News and commentary about the Great Frontiers

ISS007-E-10807 (21 July 2003) --- This view of Earth's horizon as the sunsets over the Pacific Ocean was taken by an Expedition 7 crewmember onboard the International Space Station (ISS). Anvil tops of thunderclouds are also visible. Credit: Earth Science and Remote Sensing Unit, NASA Johnson Space Center

Image Credit: ISS007-E-10807 (21 July 2003) – Earth Science and Remote Sensing Unit, NASA Johnson Space Center

Wetware Rising

Published.

Subjectively, analog representations of reality, such as an LP of music played on a record player, are considered to be “warm” by purists, as opposed to the “cold” digital playback of MP3 and other audio codices. In all things digital, reality is translated into binary code using only 1 and 0 (or off and on). The Digital Revolution has obviously succeeded beyond all expectations because the massive amount of 1’s and 0’s used creates such a fine-scale representation of reality that human senses cannot tell the difference. The best audio technology today is now almost undistinguishable by humans from analog formats. The digital Ultra High Definition video currently in laboratories is reportedly so effective at representing reality that human viewers feel motion sickness.

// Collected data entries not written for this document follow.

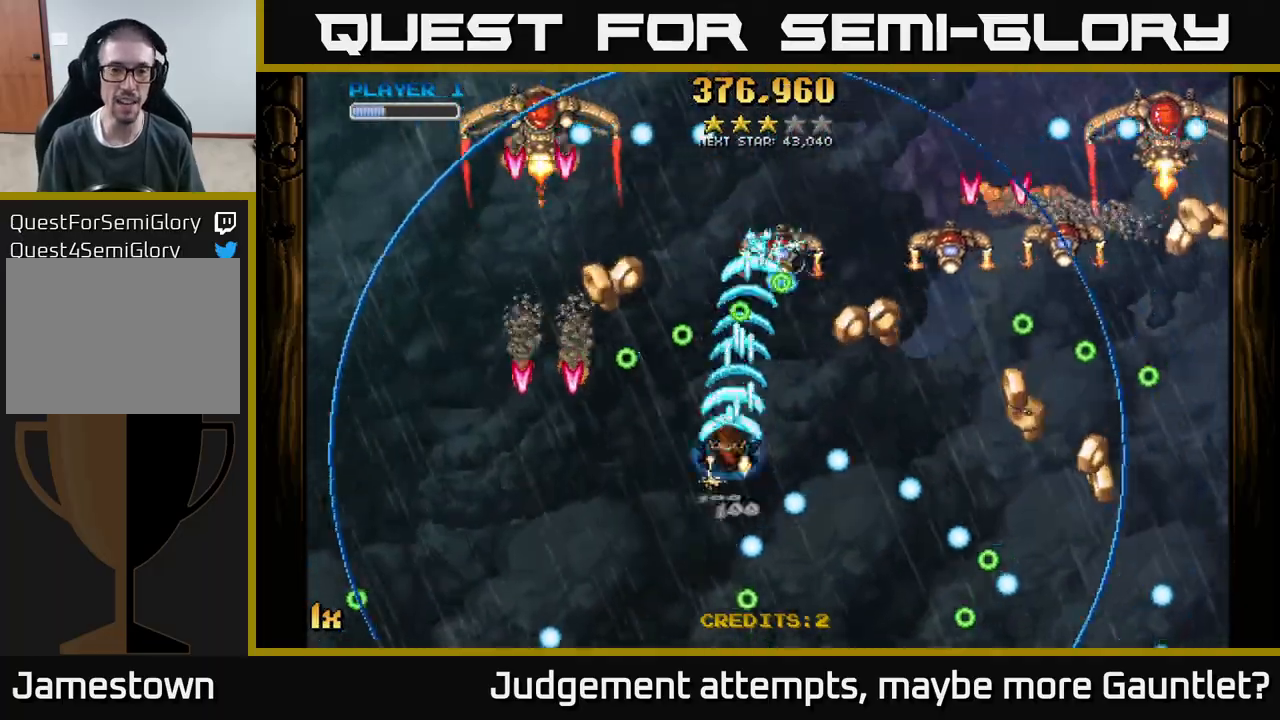
{"buttons": ["A"], "left_stick": "left", "events": [[17, "X", "down"], [167, "X", "up"], [217, "left_stick", "up"], [450, "left_stick", "left"]]}
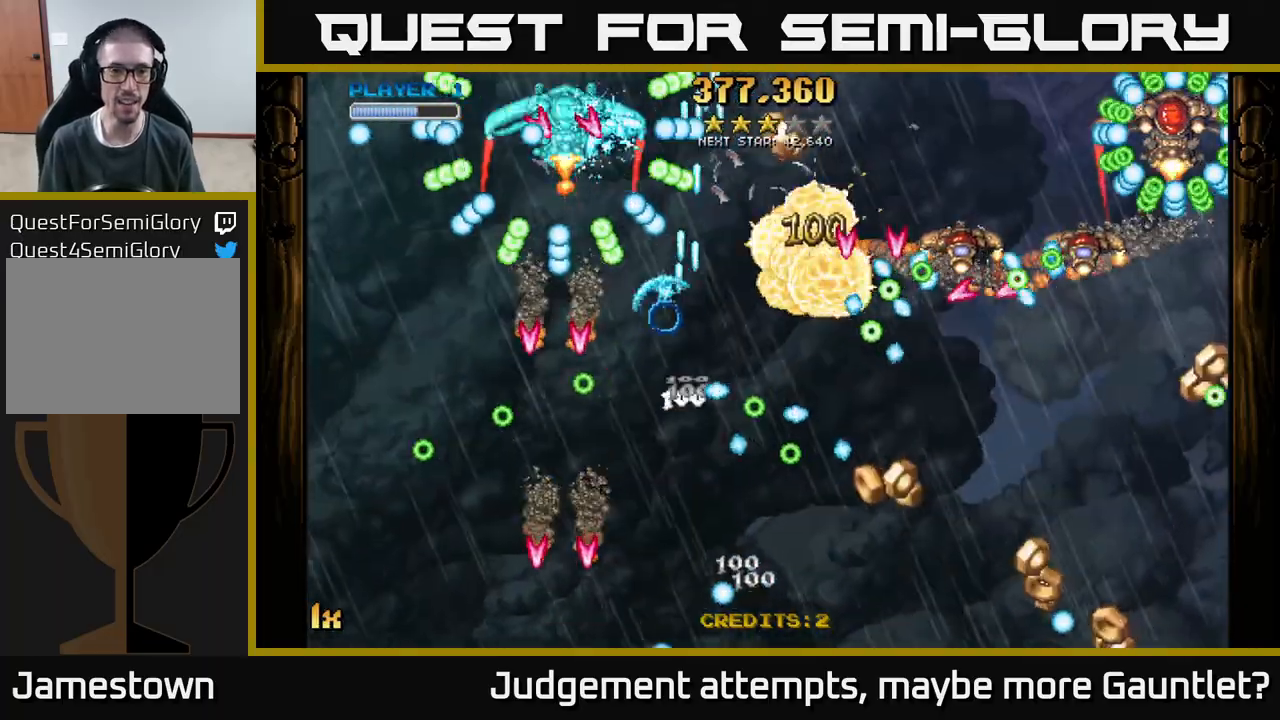
{"buttons": ["A"], "left_stick": "up-right", "events": [[33, "left_stick", "up-left"], [500, "left_stick", "up-right"]]}
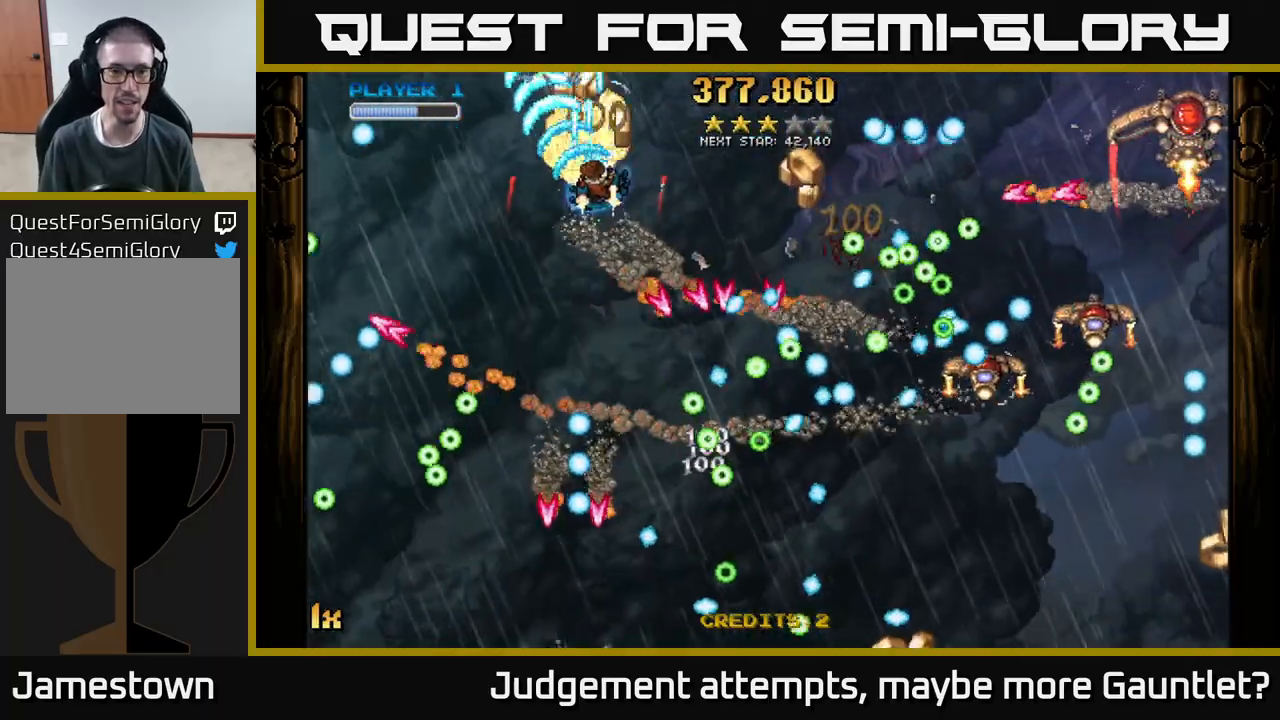
{"buttons": ["A"], "left_stick": "right", "events": [[33, "X", "down"], [67, "left_stick", "down-right"], [217, "X", "up"], [317, "left_stick", "right"]]}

One current drawback of digital technology to create artificial retinas and other sensory replacements is the enormous amounts of data required to emulate reality. Current artificial visual systems require dedicated computer systems and result in only a visible grid of white and black areas that represent open areas and boundaries. While this technology is a huge step forward for the blind, the full-color, widescreen, three-dimensional representation of the world enjoyed by most sighted people seems a long shot.

Enter analog technology. Analog technology detects the continuum of data between two set points bounded only by its capabilities. For example, the human biological eye is an analog device that can perceive the degrees of color wavelengths bounded by the visible light slice of the electromagnetic spectrum. New audio technology from Akustica embeds a membrane-based device on a microchip. Meanwhile, researchers at Stanford University School of Medicine have developed a microchip with a chemical delivery system for the same neurotransmitters that the biological eye uses to transmit visual data into the brain for processing. This merging of analog mechanical devices with electronics is called Micro-Electro-Mechanical Systems (MEMS) technology.

The Analog and Digital Revolutions currently underway are merging into “wetware” (the perceived “wetness” of biological systems combined with the “dry” logic of digital hardware and software).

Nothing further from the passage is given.